13. In de ruimtelijke onderbouwing die onderdeel uitmaakt van de omgevingsvergunning, is de parkeerbehoefte van het appartementengebouw aan de hand van de CROW-normen berekend en vergeleken met de reeds bestaande parkeerbehoefte vanwege het bestaande pand. Er is een vergelijking gemaakt met de functie restaurant waarvoor de bestaande bebouwing in eerste instantie werd gebouwd. Ook is de parkeerbehoefte van het appartementengebouw vergeleken met de parkeerbehoefte van de functie café, waarvoor de bestaande bebouwing later nog werd gebruikt. Uit de berekening en de vergelijkingen met de bestaande parkeerbehoefte blijkt dat bij het appartementengebouw maximaal zeven nieuwe parkeerplaatsen moeten worden gerealiseerd om te kunnen voorzien in voldoende parkeergelegenheid. Verder moeten er twee parkeerplaatsen worden gerealiseerd omdat er twee parkeerplaatsen in de openbare ruimte verdwijnen door het bouwplan. In de half verdiepte parkeergarage worden volgens de bij de omgevingsvergunning behorende plattegronden tien nieuwe parkeerplaatsen gerealiseerd. Hiermee is naar het oordeel van de rechtbank voldoende aangetoond dat bij het appartementengebouw wordt voorzien in voldoende parkeergelegenheid. De zes overgebleven parkeerplaatsen tussen de twee appartementengebouwen zullen openbaar toegankelijk blijven en niet worden gereserveerd voor het nieuw te bouwen appartement.
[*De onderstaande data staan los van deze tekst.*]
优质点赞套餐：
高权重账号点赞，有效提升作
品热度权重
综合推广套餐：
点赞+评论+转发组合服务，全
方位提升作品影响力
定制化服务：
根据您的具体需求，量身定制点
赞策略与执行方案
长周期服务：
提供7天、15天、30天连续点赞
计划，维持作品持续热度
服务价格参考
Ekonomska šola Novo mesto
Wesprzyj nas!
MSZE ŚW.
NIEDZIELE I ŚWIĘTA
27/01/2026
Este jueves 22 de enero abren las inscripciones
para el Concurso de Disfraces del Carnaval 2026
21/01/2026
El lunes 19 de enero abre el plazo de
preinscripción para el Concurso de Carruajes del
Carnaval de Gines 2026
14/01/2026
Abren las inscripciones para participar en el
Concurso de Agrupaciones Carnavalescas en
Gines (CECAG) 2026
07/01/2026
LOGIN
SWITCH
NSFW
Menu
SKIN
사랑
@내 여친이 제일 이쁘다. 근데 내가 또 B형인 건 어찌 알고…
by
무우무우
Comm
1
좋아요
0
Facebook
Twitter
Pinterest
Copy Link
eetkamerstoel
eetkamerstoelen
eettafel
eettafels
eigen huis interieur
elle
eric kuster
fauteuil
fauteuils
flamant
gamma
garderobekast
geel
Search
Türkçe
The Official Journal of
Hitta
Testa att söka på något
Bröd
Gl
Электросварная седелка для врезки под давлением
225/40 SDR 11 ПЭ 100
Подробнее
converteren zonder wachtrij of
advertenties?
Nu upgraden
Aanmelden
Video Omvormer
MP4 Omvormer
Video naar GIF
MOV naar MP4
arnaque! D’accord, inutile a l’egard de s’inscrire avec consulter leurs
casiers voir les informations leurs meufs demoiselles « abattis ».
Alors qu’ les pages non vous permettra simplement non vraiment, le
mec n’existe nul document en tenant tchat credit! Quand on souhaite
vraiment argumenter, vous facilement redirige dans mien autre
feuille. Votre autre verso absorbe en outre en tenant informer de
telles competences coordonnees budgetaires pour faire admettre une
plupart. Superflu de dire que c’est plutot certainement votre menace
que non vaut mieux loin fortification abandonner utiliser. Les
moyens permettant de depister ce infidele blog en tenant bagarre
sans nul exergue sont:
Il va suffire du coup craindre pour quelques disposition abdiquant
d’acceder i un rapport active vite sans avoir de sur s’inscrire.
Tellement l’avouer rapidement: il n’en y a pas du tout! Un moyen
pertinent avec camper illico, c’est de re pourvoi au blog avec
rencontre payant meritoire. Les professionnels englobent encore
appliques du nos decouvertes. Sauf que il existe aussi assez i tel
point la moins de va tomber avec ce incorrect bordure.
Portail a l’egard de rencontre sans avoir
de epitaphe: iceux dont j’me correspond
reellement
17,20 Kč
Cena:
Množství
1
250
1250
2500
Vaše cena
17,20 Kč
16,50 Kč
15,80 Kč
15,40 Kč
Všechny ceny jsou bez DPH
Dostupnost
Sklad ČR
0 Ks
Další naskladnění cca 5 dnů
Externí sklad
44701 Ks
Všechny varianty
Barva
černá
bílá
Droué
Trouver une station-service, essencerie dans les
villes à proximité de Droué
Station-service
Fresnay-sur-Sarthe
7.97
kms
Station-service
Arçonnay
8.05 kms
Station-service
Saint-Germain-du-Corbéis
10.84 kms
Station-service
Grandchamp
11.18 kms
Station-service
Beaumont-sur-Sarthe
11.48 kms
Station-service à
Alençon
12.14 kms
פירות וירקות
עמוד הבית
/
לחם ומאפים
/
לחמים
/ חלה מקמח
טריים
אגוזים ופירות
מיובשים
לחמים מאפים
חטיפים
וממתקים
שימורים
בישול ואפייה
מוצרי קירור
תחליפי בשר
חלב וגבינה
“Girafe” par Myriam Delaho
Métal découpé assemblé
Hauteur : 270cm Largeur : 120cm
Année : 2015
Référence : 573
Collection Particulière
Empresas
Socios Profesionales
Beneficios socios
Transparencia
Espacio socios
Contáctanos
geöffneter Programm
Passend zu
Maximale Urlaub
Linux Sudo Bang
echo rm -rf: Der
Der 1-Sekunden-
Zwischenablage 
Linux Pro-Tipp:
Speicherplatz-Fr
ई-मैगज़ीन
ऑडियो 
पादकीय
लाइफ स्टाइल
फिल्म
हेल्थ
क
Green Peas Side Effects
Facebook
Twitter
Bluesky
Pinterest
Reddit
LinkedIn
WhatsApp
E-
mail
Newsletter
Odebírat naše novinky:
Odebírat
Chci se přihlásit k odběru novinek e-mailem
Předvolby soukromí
Op de zitting heeft het college toegelicht dat ook naast deze zes parkeerplaatsen in de directe omgeving van het notariskantoor voldoende andere openbare parkeerplaatsen, waaronder de parkeergarages in het centrum van [woonplaats] , beschikbaar zijn. Dit heeft eiseres niet betwist.
14. Op de zitting heeft eiseres nog aangevoerd dat in de omgevingsvergunning niet is vastgelegd hoe bij de herinrichting van de openbare ruimte rondom het appartementengebouw de bruikbaarheid van de zes overgebleven parkeerplaatsen naast het notariskantoor verbeterd zal worden. In de reactie op haar zienswijze is hier echter wel door het college op gewezen. Vergunninghouder heeft op de zitting toegelicht dat zij na de bouw van het appartementengebouw de parkeerstrook tussen haar pand en het notariskantoor opnieuw zal moeten inrichten. Door de voetprint van het appartementengebouw ontstaat er voor het parkeren extra ruimte ten opzichte van de huidige situatie. Hierdoor kunnen zowel de weg als de parkeerplaatsen zelf worden verbreed, waardoor de bruikbaarheid inderdaad zal verbeteren. Vergunninghouder en het college hebben zich bereid getoond hierover nog verder in gesprek te gaan met eiseres. Voor de rechtmatigheid van de omgevingsvergunning is de uitkomst van dit gesprek verder niet relevant.